ДОКУМЕНТ:
▬▬▬▬▬▬▬▬▬▬

Опубликованные страницы:
1-15,
16-31,
32-54.
ШКОЛЬНЫЕ ГОДЫ
В 1910 году кончилось лето, и я вместе со своими товарищами-сверстниками начал готовиться к посещению школы. Подготовка заключалась в том, что я без конца вырезал десяток палочек, необходимых для прохождения занятий по устному счету. Несмотря на большие усилия и усердие при изготовлении палочек, они оказались не совсем хорошими, значительно худшими, чем у других.
Наконец, наступило 1 сентября (ст. стиля) и мы, ребятишки: я, Петя Трифонов, Егор Бударов, Нюра и Поля Сафроновы, Наташа Васина и др., пришли и Нарышкинскую 2-классную церковно-приходскую школу.
Первое посещение школы произвело сильное впечатление. Учащихся после переклички собрали в самом большом классе, где "законоучитель" священник Алексей Михайлович Львов совершил молитву.
55
После молитвы мы, малыши, переступили порог 1-го класса. Нашим учителем был псаломщик Иван Михайлович Виноградов, высокий, хорошо упитанный мужчина с густыми тёмно-русыми волосами, небольшой бородкой, обладавший высоким голосом, который, казалось, явно не соответствует его богатырской фигуре. В деревне о нем было хорошее мнение, как о добром, смирном человеке, обременённом большой семьей и едва сводившим свои доходы концы с концами.
Однако в школе, на занятиях с детьми, Иван Михайлович был совершенно другим - свирепым и нетерпимым к малейшим провинностям и шалостям первоклассников. Его "верным помощником" и педагогическим "пособием" была линейка, которую он довольно часто пускал в ход, когда учащиеся малыши не могли правильно ответить или когда кто-либо из них баловался, шалил.

▬▬▬▬▬▬▬▬▬▬

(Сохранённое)

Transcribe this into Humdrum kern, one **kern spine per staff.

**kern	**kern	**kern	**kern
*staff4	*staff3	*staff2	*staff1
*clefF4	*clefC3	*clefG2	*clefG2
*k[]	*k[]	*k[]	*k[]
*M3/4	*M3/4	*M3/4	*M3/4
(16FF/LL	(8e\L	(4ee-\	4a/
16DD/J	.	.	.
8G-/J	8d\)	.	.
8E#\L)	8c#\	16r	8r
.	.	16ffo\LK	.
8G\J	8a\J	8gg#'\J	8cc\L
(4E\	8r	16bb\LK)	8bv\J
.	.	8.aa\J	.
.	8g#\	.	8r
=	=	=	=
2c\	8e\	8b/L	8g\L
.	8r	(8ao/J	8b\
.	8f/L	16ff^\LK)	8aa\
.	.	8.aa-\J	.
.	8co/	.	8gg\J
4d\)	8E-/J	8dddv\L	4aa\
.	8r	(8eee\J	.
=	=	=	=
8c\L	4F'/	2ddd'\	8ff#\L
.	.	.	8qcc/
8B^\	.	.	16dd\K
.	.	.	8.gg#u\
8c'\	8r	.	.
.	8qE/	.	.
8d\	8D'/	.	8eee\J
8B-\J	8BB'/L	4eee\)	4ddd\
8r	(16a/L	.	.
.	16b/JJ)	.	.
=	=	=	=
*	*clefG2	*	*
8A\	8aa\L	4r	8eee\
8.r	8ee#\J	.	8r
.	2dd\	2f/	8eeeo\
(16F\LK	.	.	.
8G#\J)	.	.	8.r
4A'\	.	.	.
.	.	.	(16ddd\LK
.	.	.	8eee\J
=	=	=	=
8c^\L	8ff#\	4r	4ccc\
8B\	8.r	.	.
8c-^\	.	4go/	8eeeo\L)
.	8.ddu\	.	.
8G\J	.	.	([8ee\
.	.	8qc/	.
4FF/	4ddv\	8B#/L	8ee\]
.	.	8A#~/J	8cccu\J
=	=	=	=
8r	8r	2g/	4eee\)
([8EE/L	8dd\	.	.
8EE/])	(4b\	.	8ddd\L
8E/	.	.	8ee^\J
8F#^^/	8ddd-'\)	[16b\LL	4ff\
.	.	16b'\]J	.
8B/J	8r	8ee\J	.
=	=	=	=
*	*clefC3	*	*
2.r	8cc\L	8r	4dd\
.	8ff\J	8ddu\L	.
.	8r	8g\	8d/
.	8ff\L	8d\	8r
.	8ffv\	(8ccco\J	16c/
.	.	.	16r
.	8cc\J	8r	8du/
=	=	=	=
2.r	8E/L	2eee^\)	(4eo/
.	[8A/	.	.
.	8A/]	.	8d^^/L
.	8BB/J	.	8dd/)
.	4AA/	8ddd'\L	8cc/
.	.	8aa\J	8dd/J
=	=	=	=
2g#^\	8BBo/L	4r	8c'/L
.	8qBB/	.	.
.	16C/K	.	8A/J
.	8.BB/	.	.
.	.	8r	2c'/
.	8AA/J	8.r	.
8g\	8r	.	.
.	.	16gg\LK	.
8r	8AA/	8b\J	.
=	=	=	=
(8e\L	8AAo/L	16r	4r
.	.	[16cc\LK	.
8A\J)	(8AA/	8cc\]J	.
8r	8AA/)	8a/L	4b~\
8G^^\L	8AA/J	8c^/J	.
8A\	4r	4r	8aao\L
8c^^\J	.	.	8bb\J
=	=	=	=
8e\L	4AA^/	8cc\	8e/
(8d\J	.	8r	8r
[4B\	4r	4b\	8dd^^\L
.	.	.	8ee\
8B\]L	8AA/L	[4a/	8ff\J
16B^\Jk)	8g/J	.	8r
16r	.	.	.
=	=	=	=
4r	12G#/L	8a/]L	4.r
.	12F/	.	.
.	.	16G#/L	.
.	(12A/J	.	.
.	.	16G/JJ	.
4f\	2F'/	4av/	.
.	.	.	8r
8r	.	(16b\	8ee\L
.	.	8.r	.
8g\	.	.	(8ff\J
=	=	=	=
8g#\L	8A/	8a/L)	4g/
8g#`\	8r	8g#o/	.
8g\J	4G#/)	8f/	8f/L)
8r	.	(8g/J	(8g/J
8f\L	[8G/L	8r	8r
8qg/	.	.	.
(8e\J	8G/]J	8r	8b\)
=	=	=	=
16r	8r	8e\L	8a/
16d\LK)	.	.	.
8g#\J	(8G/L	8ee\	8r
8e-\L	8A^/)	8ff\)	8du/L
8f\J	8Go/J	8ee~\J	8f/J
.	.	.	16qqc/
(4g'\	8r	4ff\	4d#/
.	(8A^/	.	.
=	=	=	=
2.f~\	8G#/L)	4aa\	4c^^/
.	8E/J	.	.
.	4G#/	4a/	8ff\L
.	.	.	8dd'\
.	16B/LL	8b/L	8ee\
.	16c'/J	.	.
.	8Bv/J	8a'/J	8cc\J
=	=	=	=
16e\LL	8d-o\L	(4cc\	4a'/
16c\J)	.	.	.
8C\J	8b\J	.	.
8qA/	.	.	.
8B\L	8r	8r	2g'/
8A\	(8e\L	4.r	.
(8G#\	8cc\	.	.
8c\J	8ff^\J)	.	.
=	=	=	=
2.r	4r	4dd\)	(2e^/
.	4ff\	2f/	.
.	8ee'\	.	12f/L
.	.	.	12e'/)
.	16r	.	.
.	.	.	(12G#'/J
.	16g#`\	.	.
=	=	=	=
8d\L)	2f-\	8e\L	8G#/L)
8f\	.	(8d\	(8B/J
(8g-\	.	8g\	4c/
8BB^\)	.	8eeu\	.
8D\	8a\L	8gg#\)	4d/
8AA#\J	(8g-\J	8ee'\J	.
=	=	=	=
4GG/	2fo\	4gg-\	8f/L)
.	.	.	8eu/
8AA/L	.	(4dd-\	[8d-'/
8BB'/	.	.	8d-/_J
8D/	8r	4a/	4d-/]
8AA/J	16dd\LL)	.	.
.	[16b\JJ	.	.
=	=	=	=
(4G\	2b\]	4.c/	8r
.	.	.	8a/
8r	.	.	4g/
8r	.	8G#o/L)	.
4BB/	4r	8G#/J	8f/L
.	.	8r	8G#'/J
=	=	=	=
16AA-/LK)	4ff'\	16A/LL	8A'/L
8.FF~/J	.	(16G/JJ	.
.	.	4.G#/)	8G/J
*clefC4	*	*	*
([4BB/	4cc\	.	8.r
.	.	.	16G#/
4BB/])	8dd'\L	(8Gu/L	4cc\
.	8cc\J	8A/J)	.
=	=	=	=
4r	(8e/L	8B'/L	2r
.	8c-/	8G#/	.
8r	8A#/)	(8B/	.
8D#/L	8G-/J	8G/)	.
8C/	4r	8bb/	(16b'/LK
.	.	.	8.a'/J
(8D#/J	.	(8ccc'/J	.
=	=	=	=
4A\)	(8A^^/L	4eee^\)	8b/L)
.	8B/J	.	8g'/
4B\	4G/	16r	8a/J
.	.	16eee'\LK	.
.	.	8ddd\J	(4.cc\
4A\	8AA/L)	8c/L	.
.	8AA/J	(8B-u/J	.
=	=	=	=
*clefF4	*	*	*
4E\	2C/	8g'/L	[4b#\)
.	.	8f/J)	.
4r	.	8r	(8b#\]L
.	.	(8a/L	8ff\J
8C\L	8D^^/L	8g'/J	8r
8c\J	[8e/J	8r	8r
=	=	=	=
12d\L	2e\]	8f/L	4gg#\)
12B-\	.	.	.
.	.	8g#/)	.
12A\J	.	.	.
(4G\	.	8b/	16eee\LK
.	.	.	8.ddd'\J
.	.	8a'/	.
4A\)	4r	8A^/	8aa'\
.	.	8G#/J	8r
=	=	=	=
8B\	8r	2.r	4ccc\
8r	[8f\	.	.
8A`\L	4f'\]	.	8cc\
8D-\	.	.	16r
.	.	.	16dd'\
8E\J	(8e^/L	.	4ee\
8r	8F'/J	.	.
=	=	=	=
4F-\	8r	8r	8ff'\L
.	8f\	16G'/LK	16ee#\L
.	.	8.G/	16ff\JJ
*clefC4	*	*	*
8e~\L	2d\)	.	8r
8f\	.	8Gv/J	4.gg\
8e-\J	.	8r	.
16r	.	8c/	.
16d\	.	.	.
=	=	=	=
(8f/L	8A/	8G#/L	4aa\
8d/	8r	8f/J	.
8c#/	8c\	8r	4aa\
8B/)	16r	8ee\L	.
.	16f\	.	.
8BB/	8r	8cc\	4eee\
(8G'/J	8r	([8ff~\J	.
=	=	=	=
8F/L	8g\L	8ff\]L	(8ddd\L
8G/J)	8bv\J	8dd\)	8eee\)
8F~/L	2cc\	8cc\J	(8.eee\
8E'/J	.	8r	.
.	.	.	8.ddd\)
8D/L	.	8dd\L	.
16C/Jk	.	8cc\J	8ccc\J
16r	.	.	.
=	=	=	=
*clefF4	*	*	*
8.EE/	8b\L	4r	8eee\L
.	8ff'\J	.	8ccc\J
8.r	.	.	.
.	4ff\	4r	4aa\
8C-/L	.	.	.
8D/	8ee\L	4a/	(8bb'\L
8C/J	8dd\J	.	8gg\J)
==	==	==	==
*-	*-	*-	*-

▬▬▬▬▬▬▬▬▬▬

ЗАДАНИЕ: Кто, согласно воспоминаниям о школьных годах, вёл занятия в первом классе? Список никак не связан с воспоминаниями о школьных годах.

ОЖИДАЕМЫЙ ОТВЕТ: Псаломщик Иван Михайлович Виноградов.